Mrs. Lincoln was said to have been so “highstrung” that she could not keep domestic help. When she arrived at the White House, she overspent in a short span of time the entire allotment from Congress to update the furnishings, and ran up a great debt that she feared for the President to discover. She dabbled in dubious dealings to cover her misdeed. She was criticized for spending extravagant amounts on clothes for herself while the soldiers in the field fighting the Civil War were dressed in rags and didn’t have blankets.
There was an occasion when Mrs. Lincoln went with the president to review troops toward the end of the Civil War. She was riding in a carriage with Julia (Mrs. Ulysses) Grant, and she was feeling poorly. She went into a tirade about one of the general’s wives, Mrs. Ord, who was present. Mrs. Lincoln thought that Mrs. Ord was trying to impress herself into the place where Mrs. Lincoln should be. Mrs. Grant tried to calm Mrs. Lincoln, but it seemed the harder she tried the more irate Mrs. Lincoln became. Mrs. Ord came over to exchange pleasantries with Mrs. Lincoln, but Mrs. Lincoln (according to one book I read) screamed at Mrs. Ord and called her by the Biblical name for a harlot. Mrs. Ord burst into tears, and Mrs. Grant vowed never to be in public again with Mrs. Lincoln. This was unfortunate, for President Lincoln invited the Grants to accompany him to Ford’s Theater on the last evening of his life. Had General Grant been present, history might have been changed . . .

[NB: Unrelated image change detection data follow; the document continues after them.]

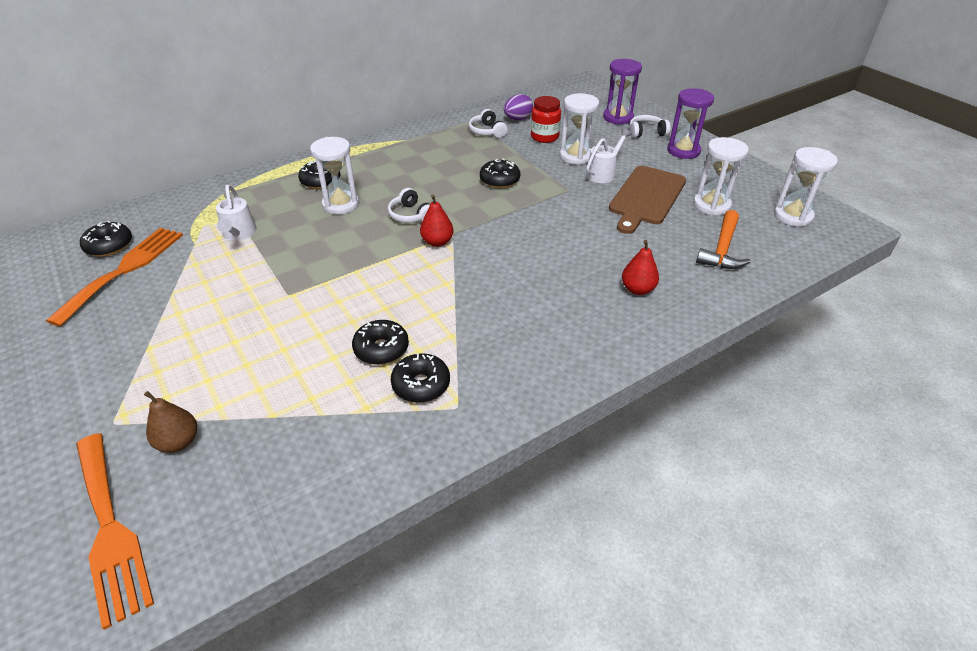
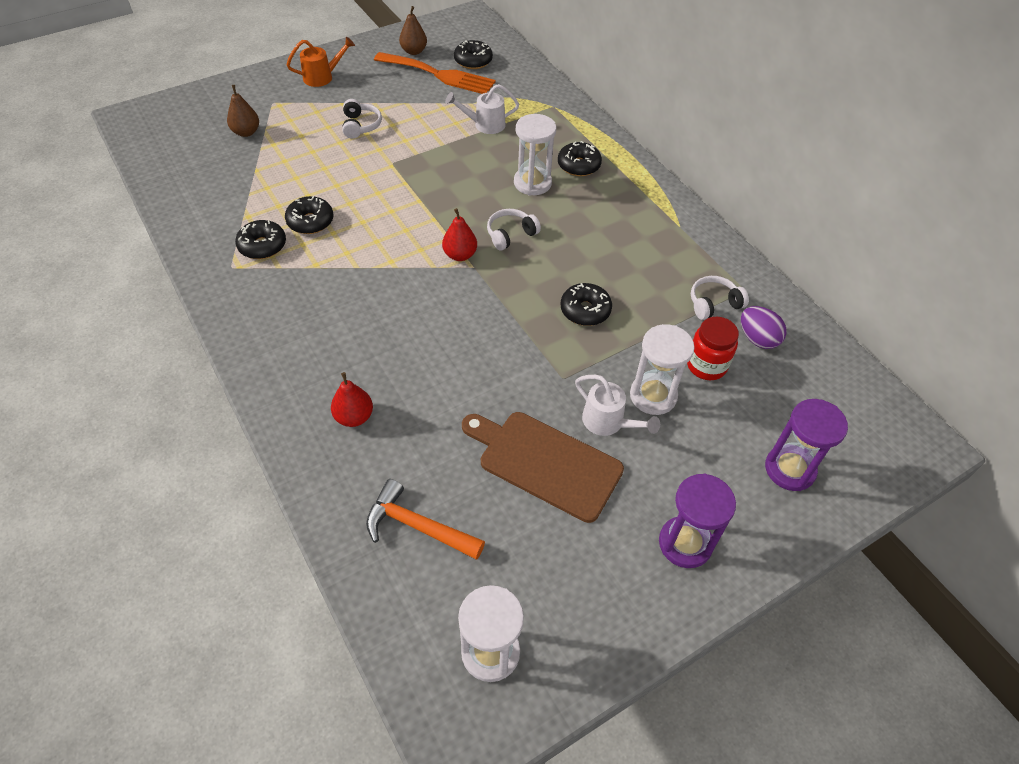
camera: 90 degrees right, 10 degrees up
(58, 294) = (414, 51): none -> brown pear
(72, 375) = (323, 77): none -> orange watering can
(110, 529) = (188, 118): orange fork -> none
(646, 133) = (741, 501): white headphones -> white headphones (361, 125)
(711, 205) = (523, 542): white hourglass -> none

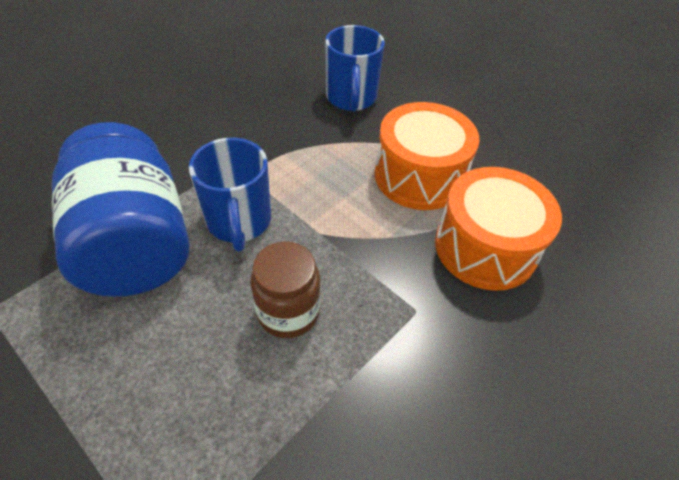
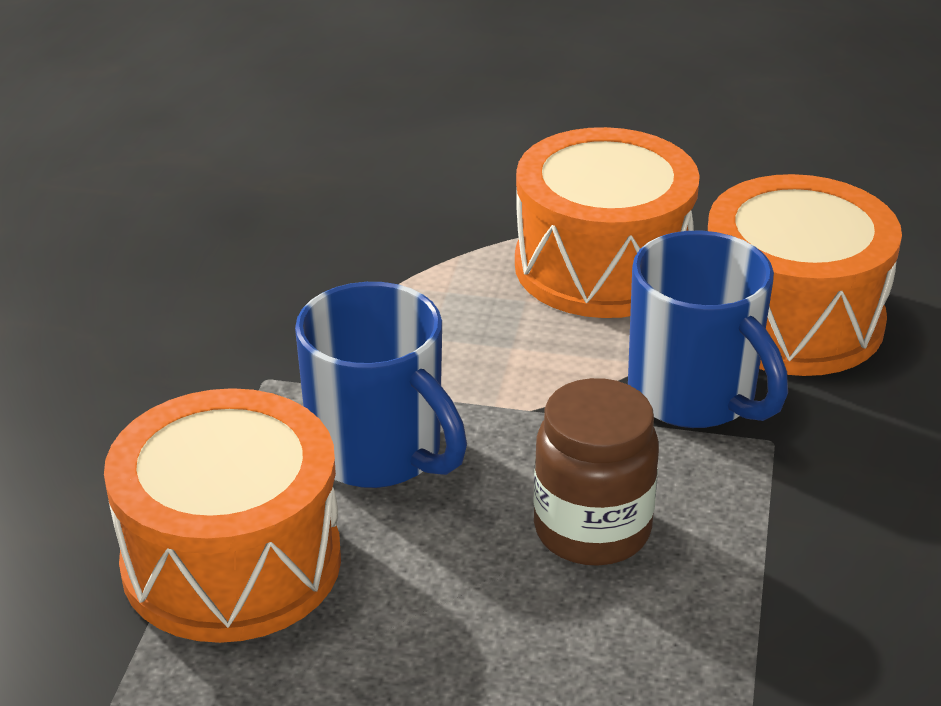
camera: 30 degrees left, 15 degrees down
(136, 243) = (231, 562): blue jar -> orange drum
(351, 99) = (370, 196): blue mug -> blue mug (695, 397)

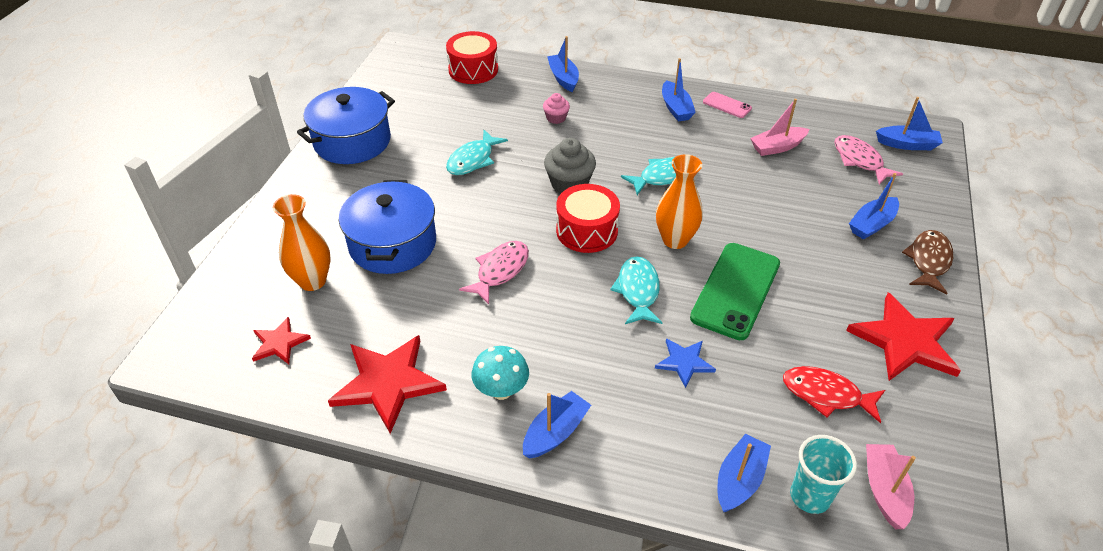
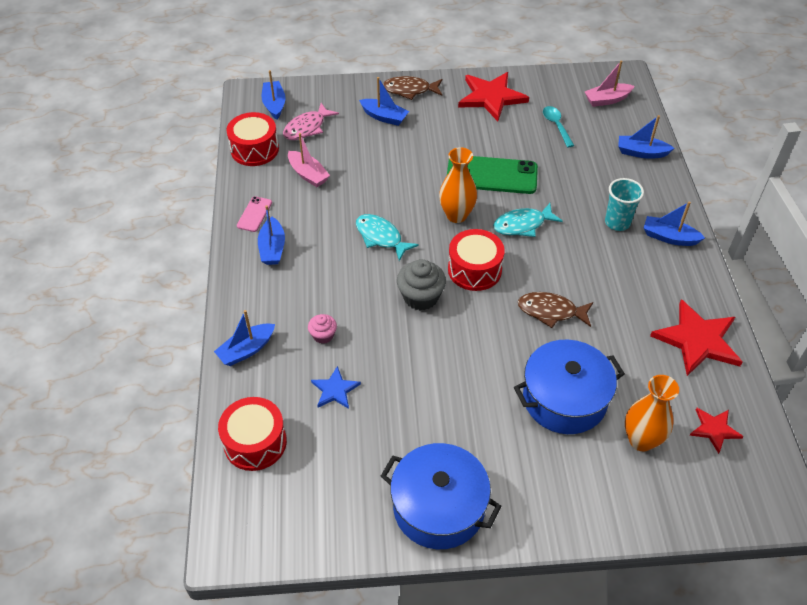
camera: 110 degrees left, 5 degrees up
(473, 160) = (420, 381): turquoise fish -> none
(500, 271) = (551, 311): pink fish -> brown fish
(501, 390) = (658, 274): turquoise mushroom -> none
(676, 108) = (272, 248): blue boat -> blue boat turned 120 degrees clockwise
(684, 362) = (572, 189): blue star -> blue star (335, 390)
(810, 496) = (631, 125): turquoise cup -> turquoise cup (617, 222)
(826, 395) = (556, 125): red fish -> turquoise spoon
(828, 119) = (254, 149): none -> red drum

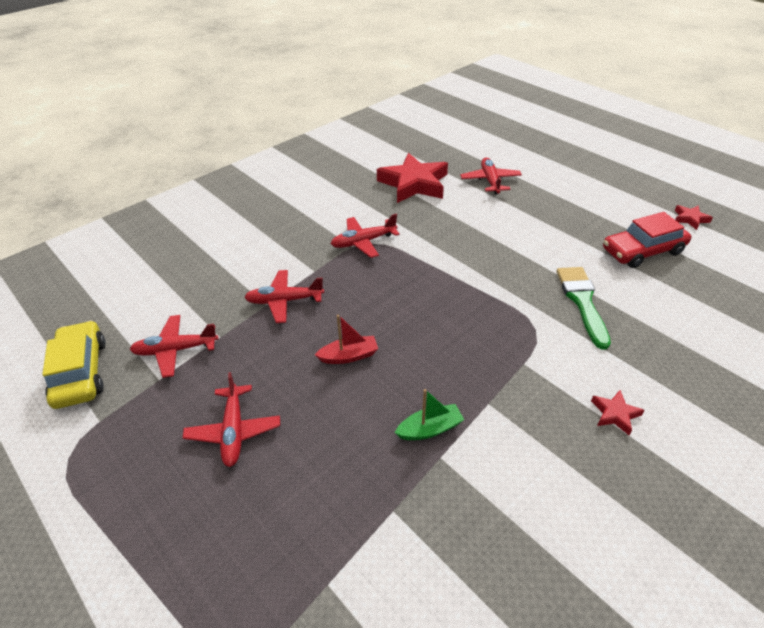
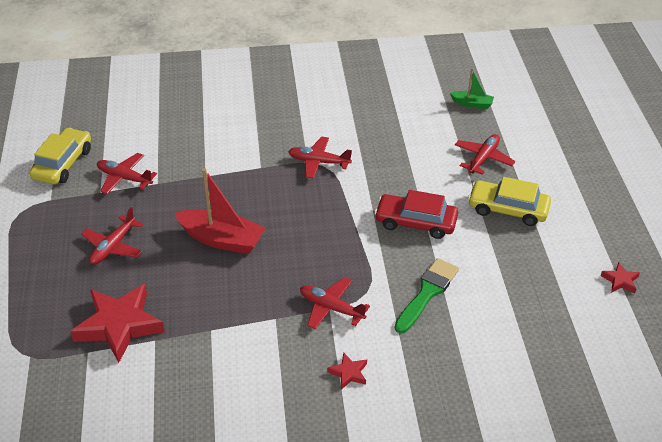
camera: 35 degrees right, 0 degrees up
(284, 301) = (219, 179): red plane -> red plane (331, 308)
(349, 356) = (222, 239): red boat -> red boat, size x1.87
(414, 183) = (414, 130): red star -> red star (119, 325)
(430, 429) = (222, 311): green boat -> green boat (472, 104)
(554, 207) = (508, 209): none -> yellow car
(642, 251) = (533, 283): red car -> red car (416, 222)

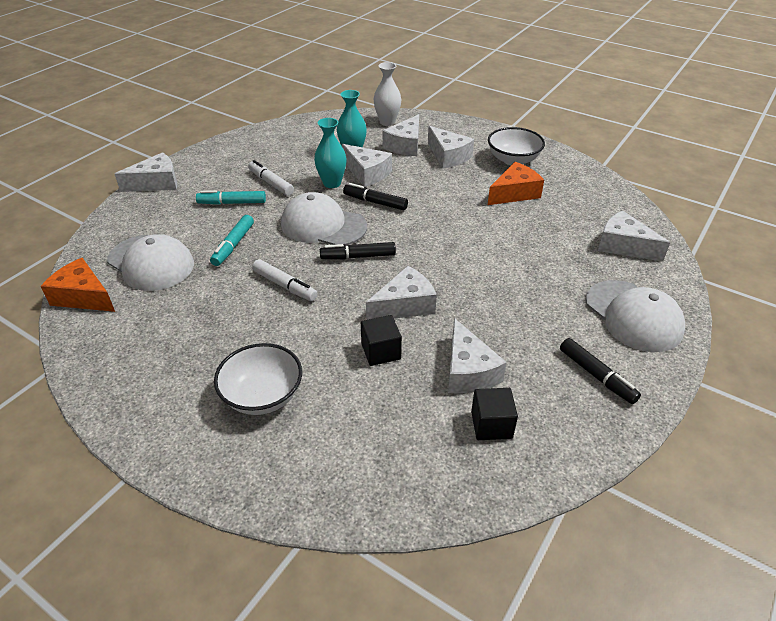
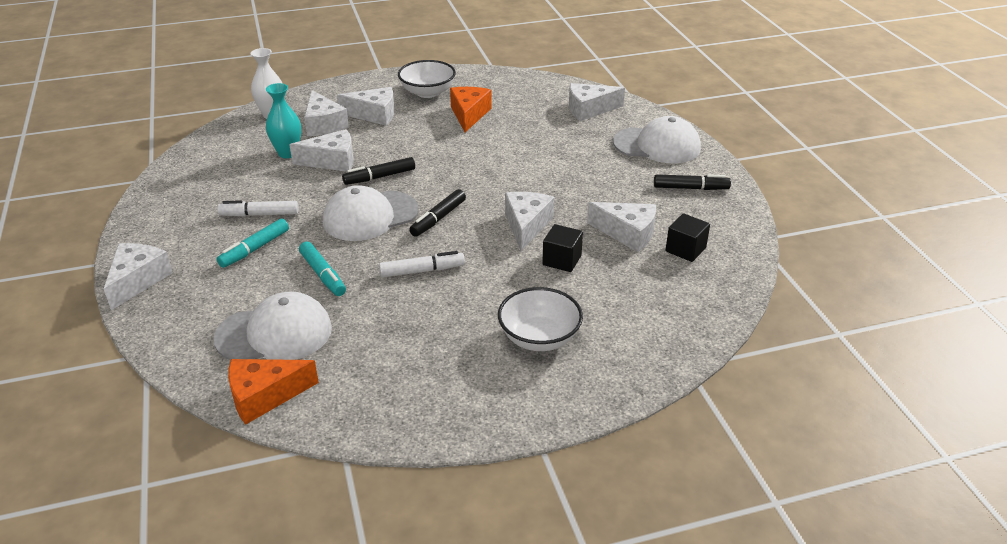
camera: 50 degrees left, 5 degrees down
(332, 183) = (316, 184): turquoise vase -> none

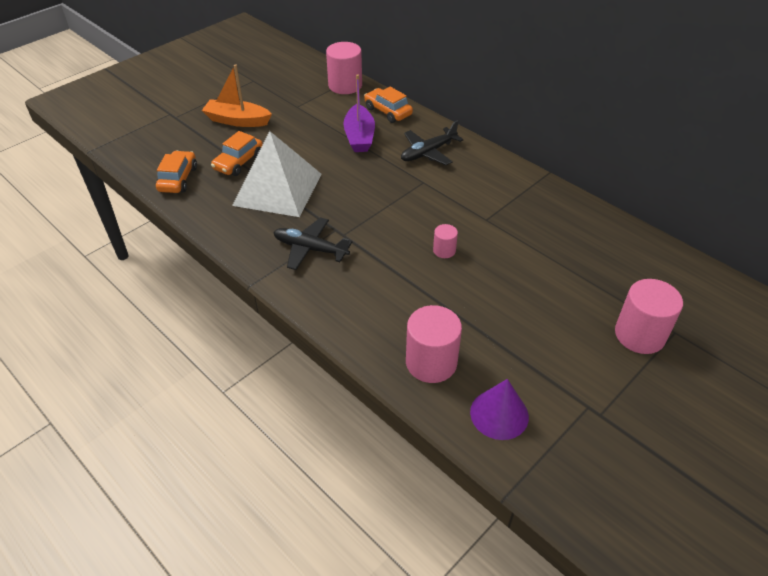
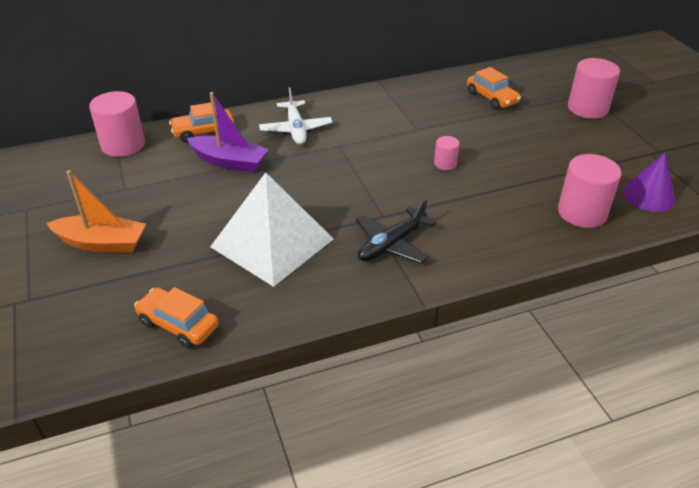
camera: 65 degrees left, 5 degrees down
(237, 120) = (102, 243): orange boat -> orange boat turned 120 degrees counterclockwise
(239, 162) = (192, 262): orange car -> orange car (492, 98)
(428, 152) = (296, 129): black plane -> white plane

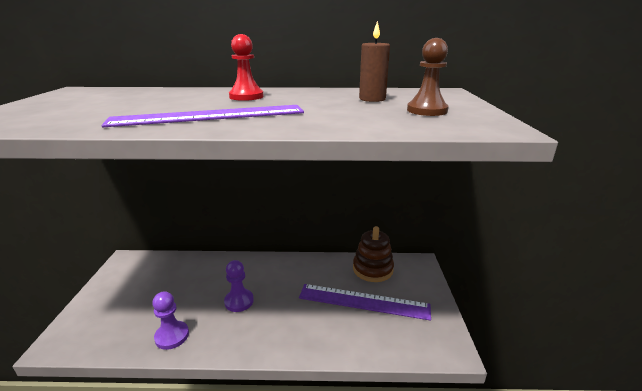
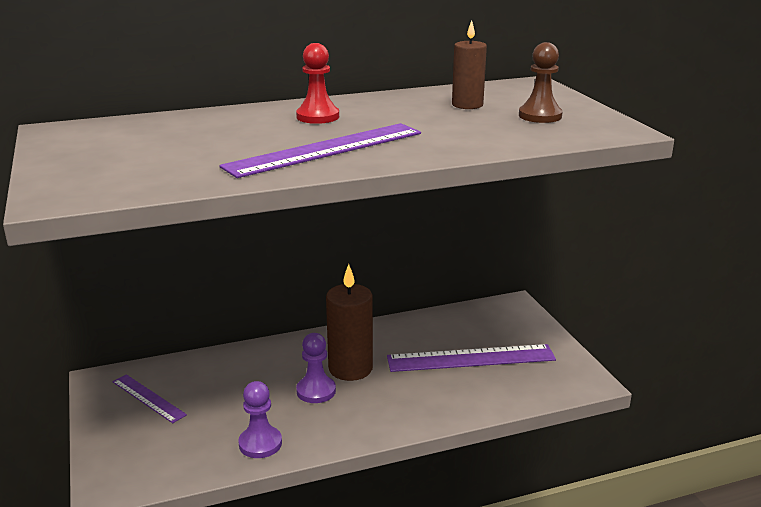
camera: 20 degrees left, 0 degrees up
(138, 279) = (148, 398): none -> purple ruler
(273, 288) = (350, 368): none -> brown candle
(372, 269) = (461, 322): brown stacking toy -> none

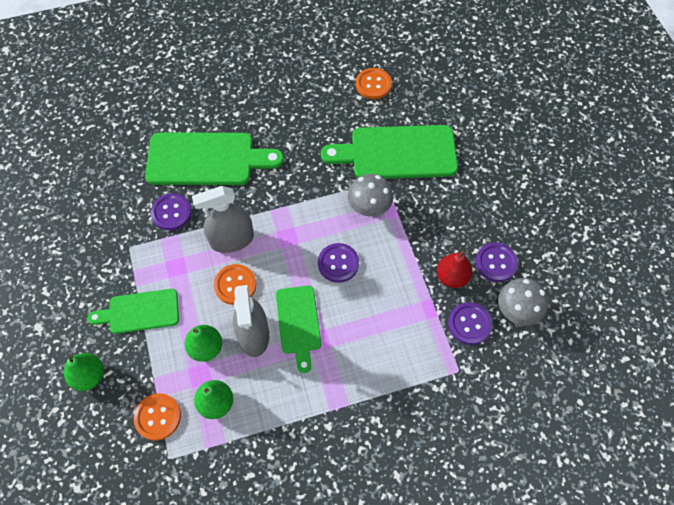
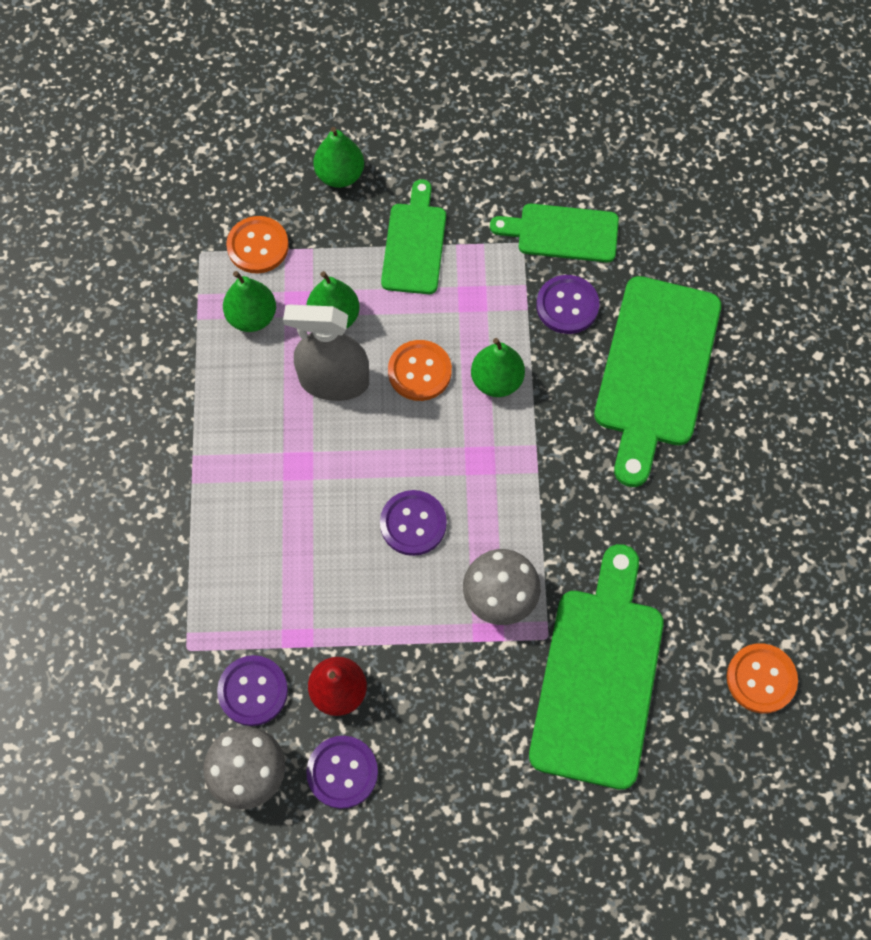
camera: 105 degrees right, 5 degrees up
(232, 240) = (496, 380): grey spray bottle -> green pear
(298, 323) = (333, 444): green cutting board -> green cutting board (562, 233)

And the stories could go on and on. But there is another side of Mary Todd Lincoln that history overlooked for some time. She experienced death in her family from an early age, and during her marriage she lost two sons, one while living in the White House. Mrs. Lincoln was so distraught that she began to meet with spiritualists (mediums) and participated in séances in the White House.
Then her husband was assassinated while sitting by her side. After she left the White House virtually unacknowledged, she lived with her son Tad, who died about six years after his father. Her oldest and only son who survived to adulthood, Robert Todd Lincoln, had her committed to an insane asylum. These and other sad experiences continued her spiral into physical sickness and depression until she passed away at the home of her sister, Mrs. Elizabeth (Ninian) Edwards, in the same house in which she had married Abraham Lincoln in 1842.
There are so many great books written about Mary Todd Lincoln, both favorable and unfavorable toward her. And thanks to the modern technological world, they are so easy to find on Amazon.com and other sites. I challenge you to look for and read some of these great books. You will not be disappointed.
If there are errors in this article, you must forgive. I have related them from my reading memory without running sources. I leave you with a marriage thought from the annals of email:
Man is incomplete until he is married. Then he is finished.